## Work task a
In two sentences, summarize the passage on the Mitsubishi Galant brake lawsuit that comes before the listing.

## Passage to read
Start of Block

The law firms of Kimmel & Silverman, P.C.; Sheller, Ludwig & Badey P.C.;
and Mehri, Malkin and Ross have filed a class action suit against
Mitsubishi Motor Manufacturing of America, Inc. and Mitsubishi Motor Sales
of America, Inc., alleging brake defects in 1999 Mitsubishi Galant Models.
Court papers were served to Mitsubishi's legal counsel November 1.

According to documents filed in the Superior Court of New Jersey Law
Division, Camden County, the 1999 Galant was manufactured with a brake
defect, which results in premature wear of the front brake rotors. This
defect causes the brakes to grind and requires continuous replacement of
the brake pads and rotors.

End of Block

## Task inputs

Start of Block

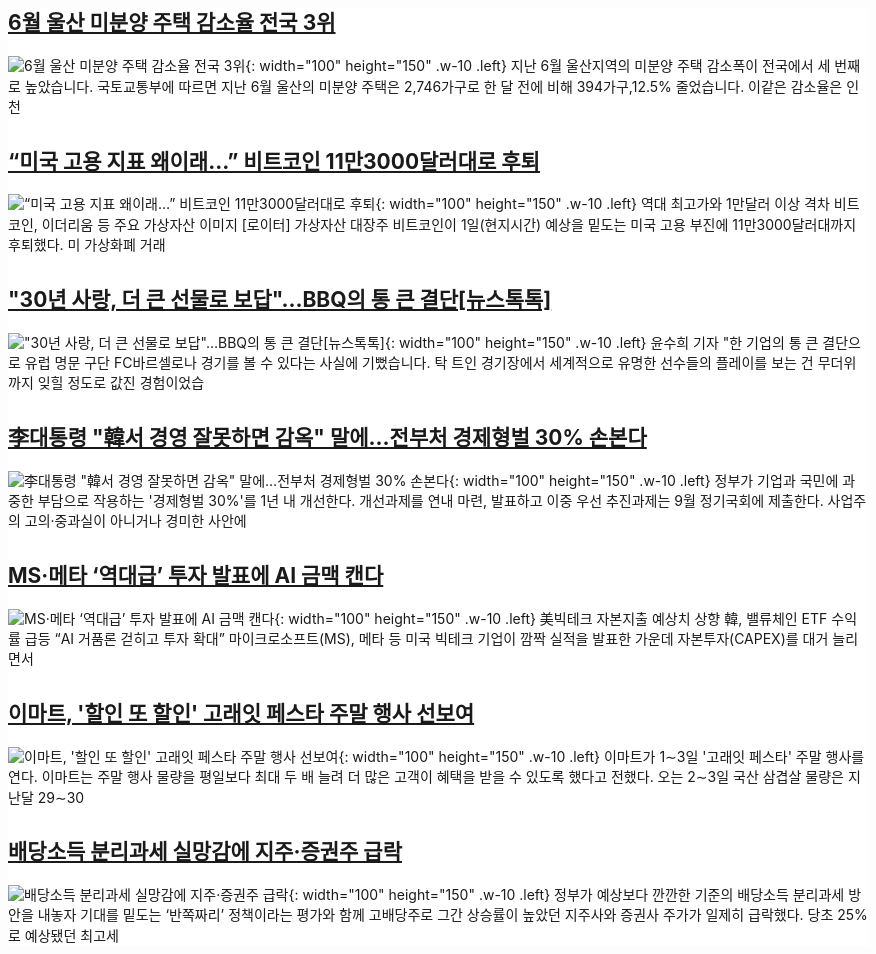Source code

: ## [6월 울산 미분양 주택 감소율 전국 3위](https://n.news.naver.com/mnews/article/056/0012001248)

![6월 울산 미분양 주택 감소율 전국 3위](https://mimgnews.pstatic.net/image/origin/056/2025/08/01/12001248.jpg?type=nf220_150){: width="100" height="150" .w-10 .left}
지난 6월 울산지역의 미분양 주택 감소폭이 전국에서 세 번째로 높았습니다. 국토교통부에 따르면 지난 6월 울산의 미분양 주택은 2,746가구로 한 달 전에 비해 394가구,12.5% 줄었습니다. 이같은 감소율은 인천

## [“미국 고용 지표 왜이래…” 비트코인 11만3000달러대로 후퇴](https://n.news.naver.com/mnews/article/016/0002508676)

![“미국 고용 지표 왜이래…” 비트코인 11만3000달러대로 후퇴](https://mimgnews.pstatic.net/image/origin/016/2025/08/02/2508676.jpg?type=nf220_150){: width="100" height="150" .w-10 .left}
역대 최고가와 1만달러 이상 격차 비트코인, 이더리움 등 주요 가상자산 이미지 [로이터] 가상자산 대장주 비트코인이 1일(현지시간) 예상을 밑도는 미국 고용 부진에 11만3000달러대까지 후퇴했다. 미 가상화폐 거래

## ["30년 사랑, 더 큰 선물로 보답"…BBQ의 통 큰 결단[뉴스톡톡]](https://n.news.naver.com/mnews/article/421/0008406098)

!["30년 사랑, 더 큰 선물로 보답"…BBQ의 통 큰 결단[뉴스톡톡]](https://mimgnews.pstatic.net/image/origin/421/2025/08/01/8406098.jpg?type=nf220_150){: width="100" height="150" .w-10 .left}
윤수희 기자 "한 기업의 통 큰 결단으로 유럽 명문 구단 FC바르셀로나 경기를 볼 수 있다는 사실에 기뻤습니다. 탁 트인 경기장에서 세계적으로 유명한 선수들의 플레이를 보는 건 무더위까지 잊힐 정도로 값진 경험이었습

## [李대통령 "韓서 경영 잘못하면 감옥" 말에…전부처 경제형벌 30% 손본다](https://n.news.naver.com/mnews/article/008/0005230326)

![李대통령 "韓서 경영 잘못하면 감옥" 말에…전부처 경제형벌 30% 손본다](https://mimgnews.pstatic.net/image/origin/008/2025/08/01/5230326.jpg?type=nf220_150){: width="100" height="150" .w-10 .left}
정부가 기업과 국민에 과중한 부담으로 작용하는 '경제형벌 30%'를 1년 내 개선한다. 개선과제를 연내 마련, 발표하고 이중 우선 추진과제는 9월 정기국회에 제출한다. 사업주의 고의·중과실이 아니거나 경미한 사안에

## [MS·메타 ‘역대급’ 투자 발표에 AI 금맥 캔다](https://n.news.naver.com/mnews/article/016/0002508398)

![MS·메타 ‘역대급’ 투자 발표에 AI 금맥 캔다](https://mimgnews.pstatic.net/image/origin/016/2025/08/01/2508398.jpg?type=nf220_150){: width="100" height="150" .w-10 .left}
美빅테크 자본지출 예상치 상향 韓, 밸류체인 ETF 수익률 급등 “AI 거품론 걷히고 투자 확대” 마이크로소프트(MS), 메타 등 미국 빅테크 기업이 깜짝 실적을 발표한 가운데 자본투자(CAPEX)를 대거 늘리면서

## [이마트, '할인 또 할인' 고래잇 페스타 주말 행사 선보여](https://n.news.naver.com/mnews/article/001/0015542631)

![이마트, '할인 또 할인' 고래잇 페스타 주말 행사 선보여](https://mimgnews.pstatic.net/image/origin/001/2025/08/01/15542631.jpg?type=nf220_150){: width="100" height="150" .w-10 .left}
이마트가 1∼3일 '고래잇 페스타' 주말 행사를 연다. 이마트는 주말 행사 물량을 평일보다 최대 두 배 늘려 더 많은 고객이 혜택을 받을 수 있도록 했다고 전했다. 오는 2∼3일 국산 삼겹살 물량은 지난달 29∼30

## [배당소득 분리과세 실망감에 지주·증권주 급락](https://n.news.naver.com/mnews/article/011/0004516475)

![배당소득 분리과세 실망감에 지주·증권주 급락](https://mimgnews.pstatic.net/image/origin/011/2025/08/02/4516475.jpg?type=nf220_150){: width="100" height="150" .w-10 .left}
정부가 예상보다 깐깐한 기준의 배당소득 분리과세 방안을 내놓자 기대를 밑도는 ‘반쪽짜리’ 정책이라는 평가와 함께 고배당주로 그간 상승률이 높았던 지주사와 증권사 주가가 일제히 급락했다. 당초 25%로 예상됐던 최고세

End of Block

## Work task b
From the listing above, pull out every line that contains the string "비트코인".

## Task result a
Three law firms have filed a class action suit against Mitsubishi Motor Manufacturing of America, Inc. and Mitsubishi Motor Sales of America, Inc., alleging brake defects in 1999 Mitsubishi Galant models, and court papers were served to Mitsubishi's legal counsel November 1. According to documents filed in the Superior Court of New Jersey Law Division, Camden County, the defect causes premature wear of the front brake rotors, making the brakes grind and requiring continuous replacement of the pads and rotors.

## Task result b
## [“미국 고용 지표 왜이래…” 비트코인 11만3000달러대로 후퇴](https://n.news.naver.com/mnews/article/016/0002508676)
![“미국 고용 지표 왜이래…” 비트코인 11만3000달러대로 후퇴](https://mimgnews.pstatic.net/image/origin/016/2025/08/02/2508676.jpg?type=nf220_150){: width="100" height="150" .w-10 .left}
역대 최고가와 1만달러 이상 격차 비트코인, 이더리움 등 주요 가상자산 이미지 [로이터] 가상자산 대장주 비트코인이 1일(현지시간) 예상을 밑도는 미국 고용 부진에 11만3000달러대까지 후퇴했다. 미 가상화폐 거래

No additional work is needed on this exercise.